Norsk Telegrambyrå AS
- Company type: Private
- Industry: News agency
- Founded: 1867
- Headquarters: Oslo, Norway
- Area served: Norway
- Key people: Tina Mari Flem (CEO and Editor-in-chief)
- Revenue: NOK 222.3 million (2014)
- Number of employees: 136 (2014)
- Website: ntb.no

= Norwegian News Agency =

Norwegian press agency and wire service

The Norwegian News Agency (Norsk Telegrambyrå; NTB) is a Norwegian press agency and wire service that serves most of the largest Norwegian media outlets. The agency is located in Oslo and has bureaus in Brussels in Belgium and Tromsø in northern Norway. NTB operates 24 hours a day, with the night service handled from a bureau in Sydney, Australia since 2015. The photo agency Scanpix is a wholly owned subsidiary of NTB.

==History and profile==
NTB was established in 1867. In the early years it was privately owned. After World War I, the agency was acquired by AS Norsk Telegrambyrå, a limited company owned by a group of newspapers. Images have been part of their news services since 1932. It is closely held by large media corporations, including Edda Media (26.1%), Schibsted (20.6%), A-Pressen (20.5%), the Norwegian Broadcasting Corporation (10.5%), Adresseavisen (7.8%), a few smaller newspapers, TV 2 and P4. 0.5% is owned by the agency's employees.
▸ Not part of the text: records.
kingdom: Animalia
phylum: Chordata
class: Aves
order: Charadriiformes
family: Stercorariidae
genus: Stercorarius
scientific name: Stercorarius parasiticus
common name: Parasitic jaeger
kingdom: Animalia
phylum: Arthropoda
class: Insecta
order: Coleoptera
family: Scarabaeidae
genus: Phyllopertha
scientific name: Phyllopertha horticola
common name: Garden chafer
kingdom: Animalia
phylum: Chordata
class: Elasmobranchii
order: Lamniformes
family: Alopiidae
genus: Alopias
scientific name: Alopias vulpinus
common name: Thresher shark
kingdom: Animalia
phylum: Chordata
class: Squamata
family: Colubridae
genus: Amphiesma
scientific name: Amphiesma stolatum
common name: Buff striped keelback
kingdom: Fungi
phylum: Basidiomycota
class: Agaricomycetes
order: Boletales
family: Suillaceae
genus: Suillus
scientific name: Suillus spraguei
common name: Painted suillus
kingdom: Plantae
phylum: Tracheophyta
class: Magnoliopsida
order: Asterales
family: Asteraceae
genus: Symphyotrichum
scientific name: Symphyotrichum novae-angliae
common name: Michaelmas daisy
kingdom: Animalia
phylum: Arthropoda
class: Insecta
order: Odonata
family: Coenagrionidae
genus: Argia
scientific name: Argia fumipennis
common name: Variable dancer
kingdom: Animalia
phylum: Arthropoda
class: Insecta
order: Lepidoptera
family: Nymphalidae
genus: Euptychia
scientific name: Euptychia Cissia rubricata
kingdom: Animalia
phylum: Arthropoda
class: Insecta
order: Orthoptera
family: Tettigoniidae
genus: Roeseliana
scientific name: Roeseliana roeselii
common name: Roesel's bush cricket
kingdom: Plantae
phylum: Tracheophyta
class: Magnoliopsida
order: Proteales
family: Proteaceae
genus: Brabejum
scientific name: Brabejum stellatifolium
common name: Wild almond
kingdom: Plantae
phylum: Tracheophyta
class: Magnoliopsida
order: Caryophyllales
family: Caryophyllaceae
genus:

The agency has three main news services, covering domestic news, international news, and sports. It also provides special services within news graphics, video, culture, entertainment, feature, etc. Approximately 136 staff are employed by the agency. Pål Bjerketvedt was the editor-in-chief and managing director from 2004 to 2016; Ole Kristian Bjellaanes is the executive editor.

In December 2021 Tina Mari Flem was appointed as chief editor and managing director for the Norwegian News Agency, succeeding Mads Yngve Storvik.